High-throughput flow cytometry data normalization for clinical trials

Abstract

Flow cytometry datasets from clinical trials generate very large datasets and are usually highly standardized, focusing on endpoints that are well defined apriori. Staining variability of individual makers is not uncommon and complicates manual gating, requiring the analyst to adapt gates for each sample, which is unwieldy for large datasets. It can lead to unreliable measurements, especially if a template-gating approach is used without further correction to the gates. In this article, a computational framework is presented for normalizing the fluorescence intensity of multiple markers in specific cell populations across samples that is suitable for high-throughput processing of large clinical trial datasets. Previous approaches to normalization have been global and applied to all cells or data with debris removed. They provided no mechanism to handle specific cell subsets. This approach integrates tightly with the gating process so that normalization is performed during gating and is local to the specific cell subsets exhibiting variability. This improves peak alignment and the performance of the algorithm. The performance of this algorithm is demonstrated on two clinical trial datasets from the HIV Vaccine Trials Network (HVTN) and the Immune Tolerance Network (ITN). In the ITN data set we show that local normalization combined with template gating can account for sample-to-sample variability as effectively as manual gating. In the HVTN dataset, it is shown that local normalization mitigates false-positive vaccine response calls in an intracellular cytokine staining assay. In both datasets, local normalization performs better than global normalization. The normalization framework allows the use of template gates even in the presence of sample-to-sample staining variability, mitigates the subjectivity and bias of manual gating, and decreases the time necessary to analyze large datasets.

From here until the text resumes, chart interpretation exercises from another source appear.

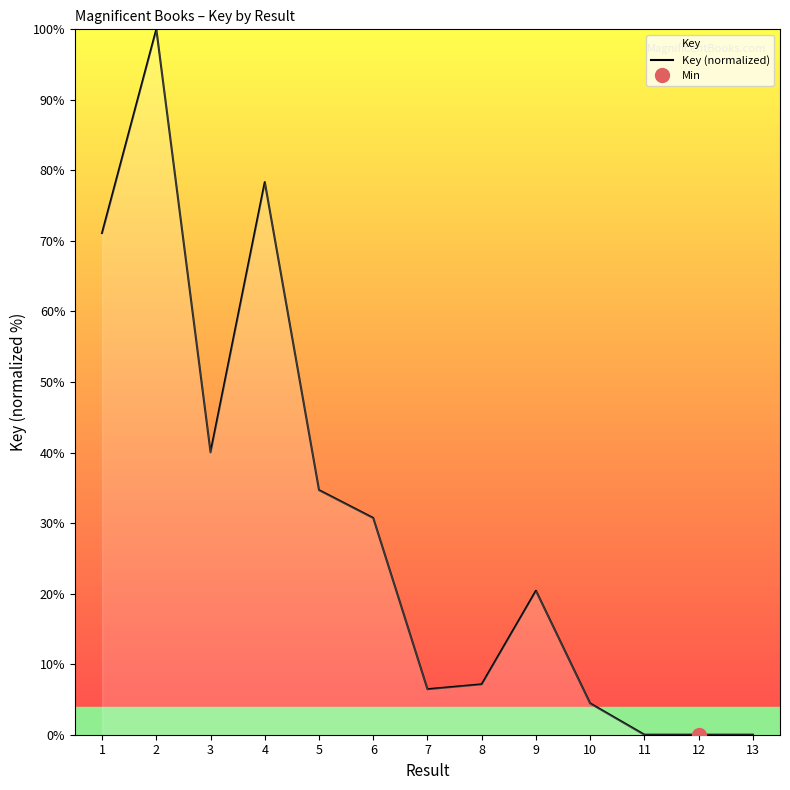

List the labels in order of value, largest first.

2, 4, 1, 3, 5, 6, 9, 8, 7, 10, 11, 13, 12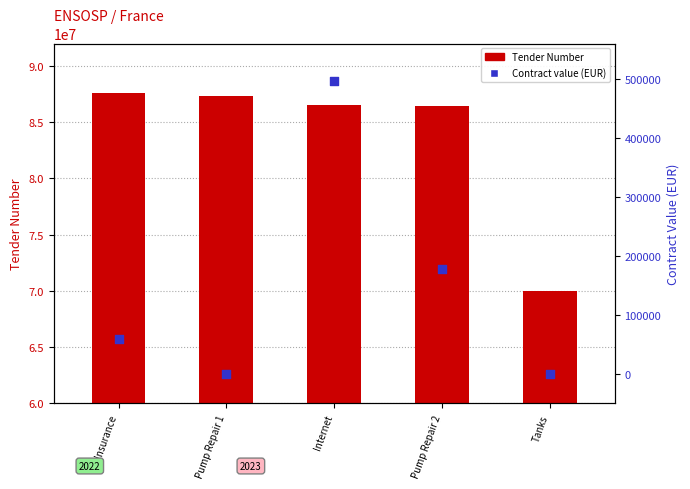

What is the total value across all series at Internet?

87028458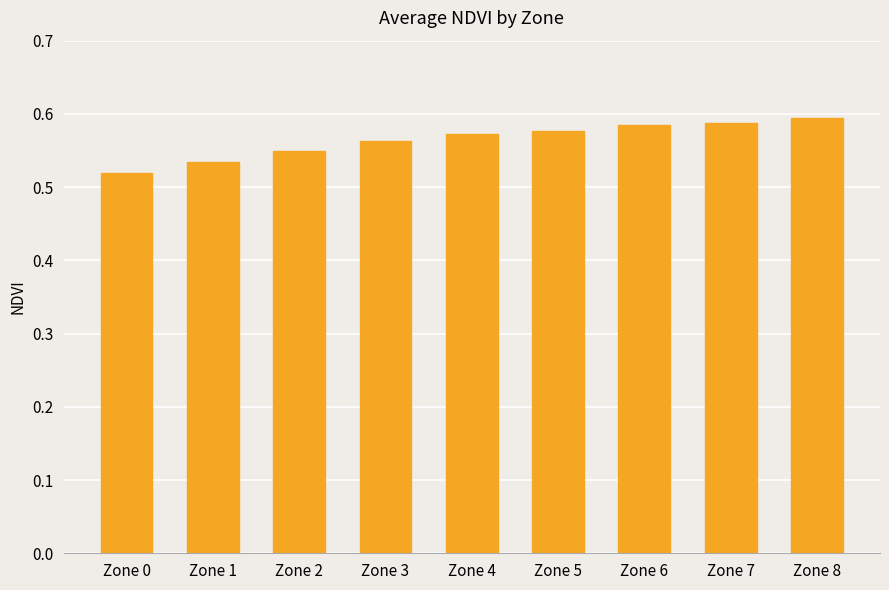

How many values are between 0 and 1?

9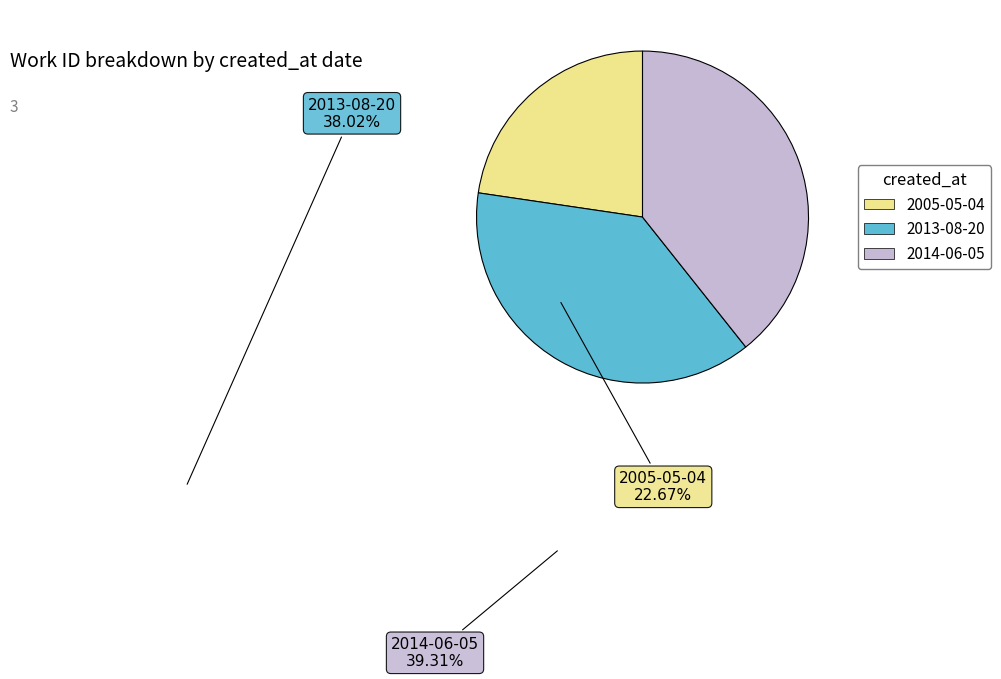

How many slices are in this pie chart?

3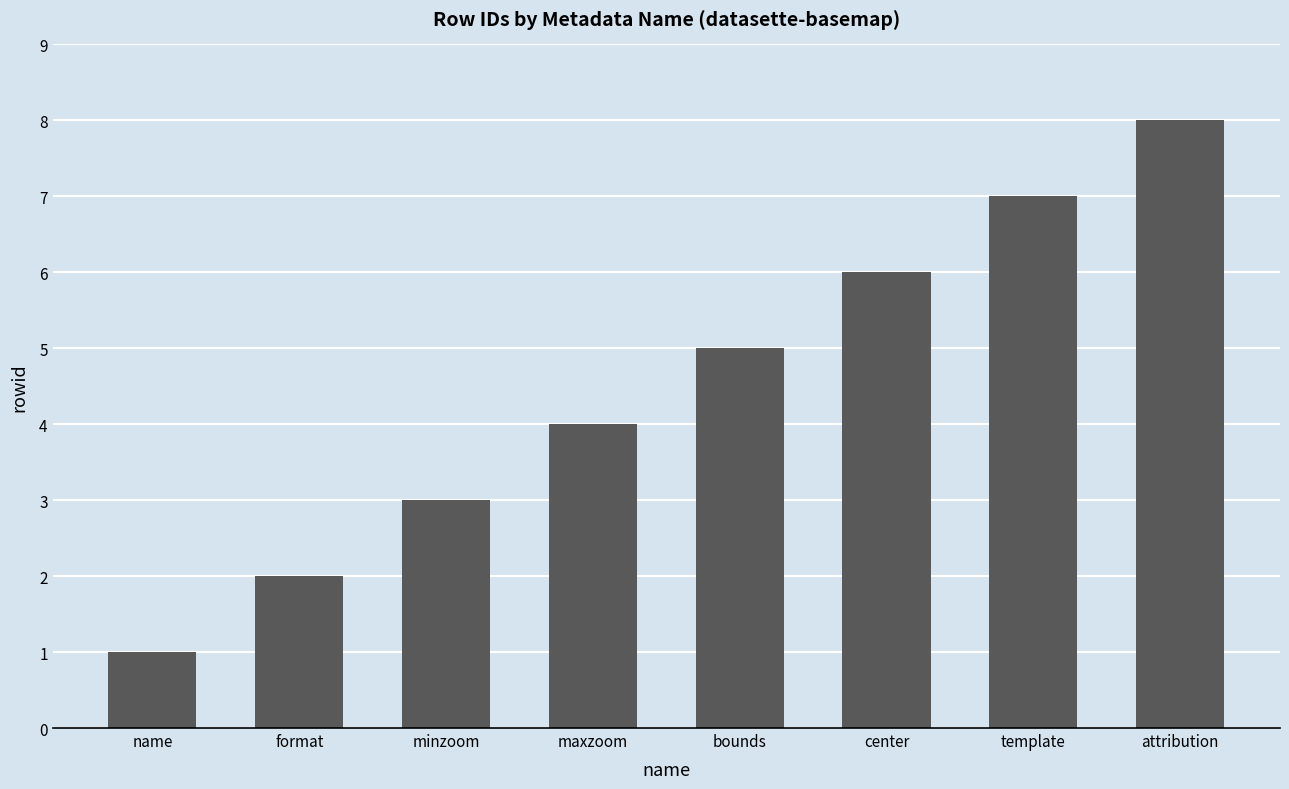

Reading left to right, extract all data points from this chart.

1	2	3	4	5	6	7	8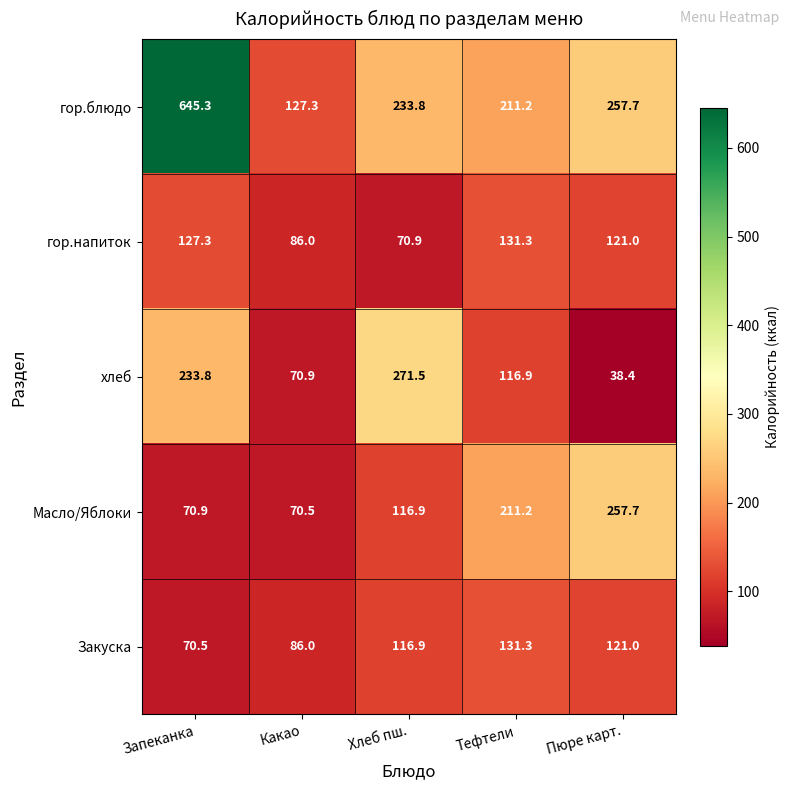

At which label is Масло/Яблоки closest to 164?

Хлеб пш.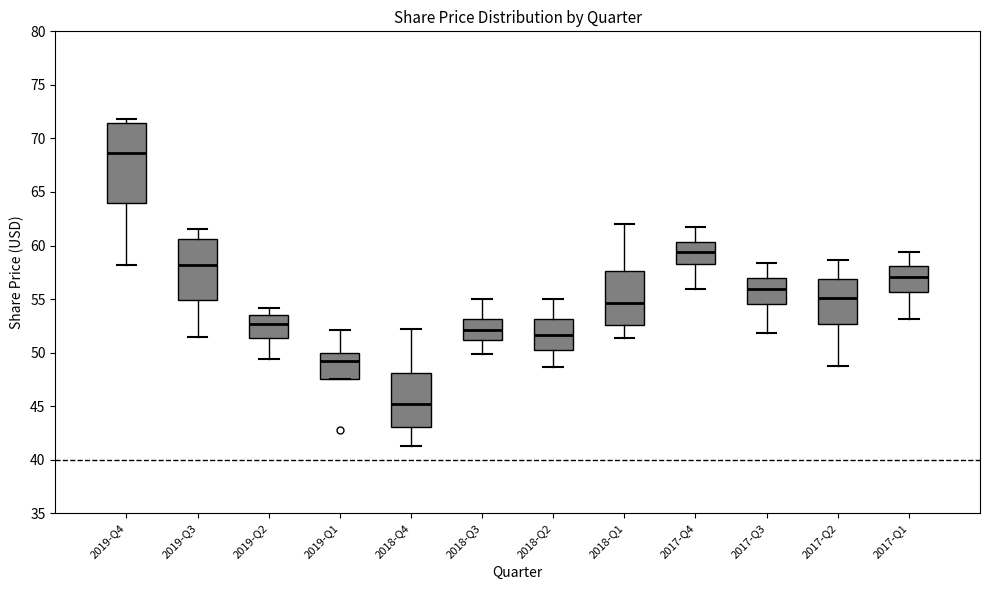

Reading left to right, read every box against the y-axis: the position of its median line, the range the box covers, and the ends of its whiskers. The values are not printed on the chart, so give them approximately, as read against the axis.

2019-Q4: median 68.5, box 64.0 to 71.5, whiskers 58.0 to 72.0
2019-Q3: median 58.0, box 55.0 to 60.5, whiskers 51.5 to 61.5
2019-Q2: median 52.5, box 51.5 to 53.5, whiskers 49.5 to 54.0
2019-Q1: median 49.0, box 47.5 to 50.0, whiskers 47.5 to 52.0
2018-Q4: median 45.0, box 43.0 to 48.0, whiskers 41.5 to 52.0
2018-Q3: median 52.0, box 51.0 to 53.0, whiskers 50.0 to 55.0
2018-Q2: median 51.5, box 50.0 to 53.0, whiskers 48.5 to 55.0
2018-Q1: median 54.5, box 52.5 to 57.5, whiskers 51.5 to 62.0
2017-Q4: median 59.5, box 58.5 to 60.5, whiskers 56.0 to 61.5
2017-Q3: median 56.0, box 54.5 to 57.0, whiskers 52.0 to 58.5
2017-Q2: median 55.0, box 52.5 to 57.0, whiskers 48.5 to 58.5
2017-Q1: median 57.0, box 55.5 to 58.0, whiskers 53.0 to 59.5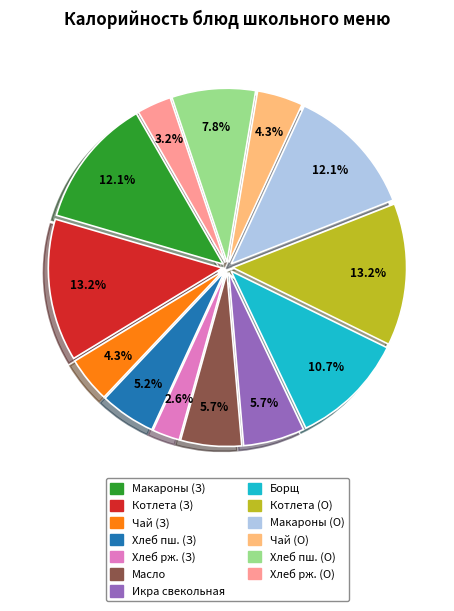

Is there any slice that represents more than half of the pie?

No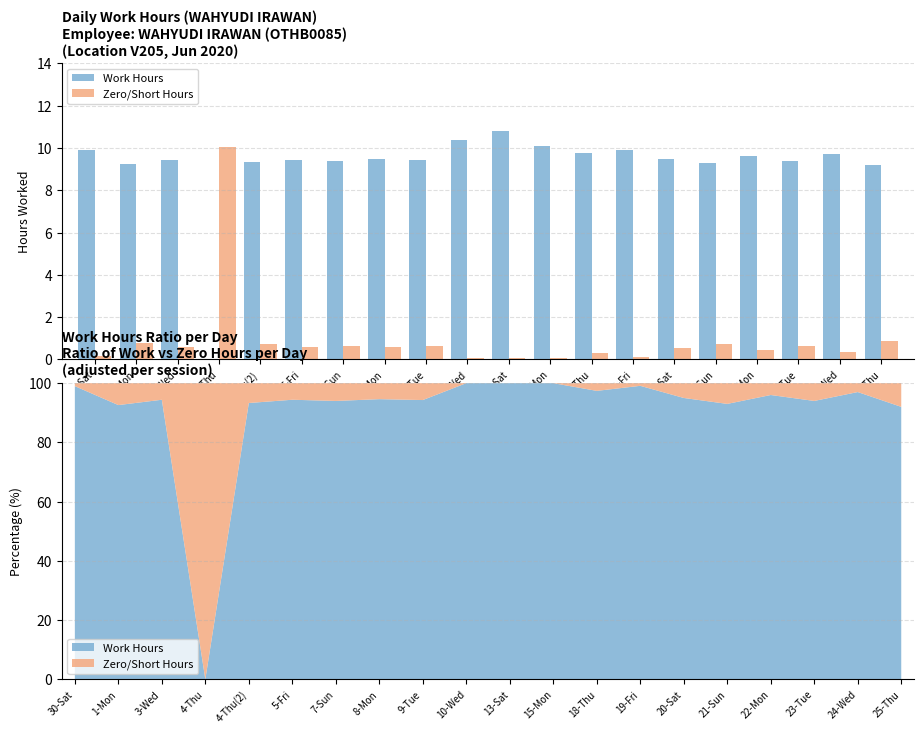

What is the value of the Work Hours bar at the 11th from the left?

10.8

Keywords: BioConductor; bias; immunology; staining variability; template gating.

Figure 1

Gating scheme for an FCS file from the ICS data set. In this example, cells are stimulated with POL-1-PTEG peptide pool. Problematic gating of the Perforin channel for both CD4 and CD8 subsets is clearly visible.

Figure 2

Variability in the staining intensity of channels in the ICS and B-cell phenotyping data sets. In the ICS data, the Perforin channel is compared to CD57, before and after normalization. A random sampling of 12 FCS files showing the variability in staining on the channel A) before and B) after normalization, contrasted against the staining of which does not exhibit staining variability. The density is shown for the CD4+ cell subpopulation, right before the Perforin+ gate is applied. In the B-cell phenotyping data, the density of different channels in the C) locally normalized, and the D) raw data is shown. Variability across subjects is evident for the Red-A, Violet-C, Violet-A, and Blue-F channels, and their variability is reduced across subjects after normalization.

Figure 3

Percent of perforin positive CD4+ and CD8+ T-cells before (A,B) and after (C,D) normalization in a sample FCS file (505333.fcs) and the target reference file (504789.fcs). The reference is unchanged after normalization.

Figure 4

Comparison of global and local normalization approaches for the ICS data and B-cell phenotyping data. A) The proportion of Perforin positive CD4 and CD8-positive T-cells before and after local and global normalization. Local normalization leads to accurate gating of the CD4 and CD8 Perforin positive T-cells, while global normalization inflates the number of CD4 and CD8 Perforin positive T-cells. Variability is expected to decrease within stimulation groups and T-cell subsets for this data set upon accurate gating. B) Paired differences between manually gated and normalized, globally normalized, or template gated cell populations in the B-cell phenotyping data. Dotted gray line at zero is a guide to the eye. Differences closer to zero are better because they imply less bias. Narrower boxes imply greater precision.

Figure 5

Comparative gating of three potential false positive responders in the IFN-γ producing CD4+ T-cell subset stimulated with POL-1-PTEG. Gating of the A) normalized data and B) raw data with associated proportions of Perforin positive cells. Red dots indicate IFNg postive T-cells.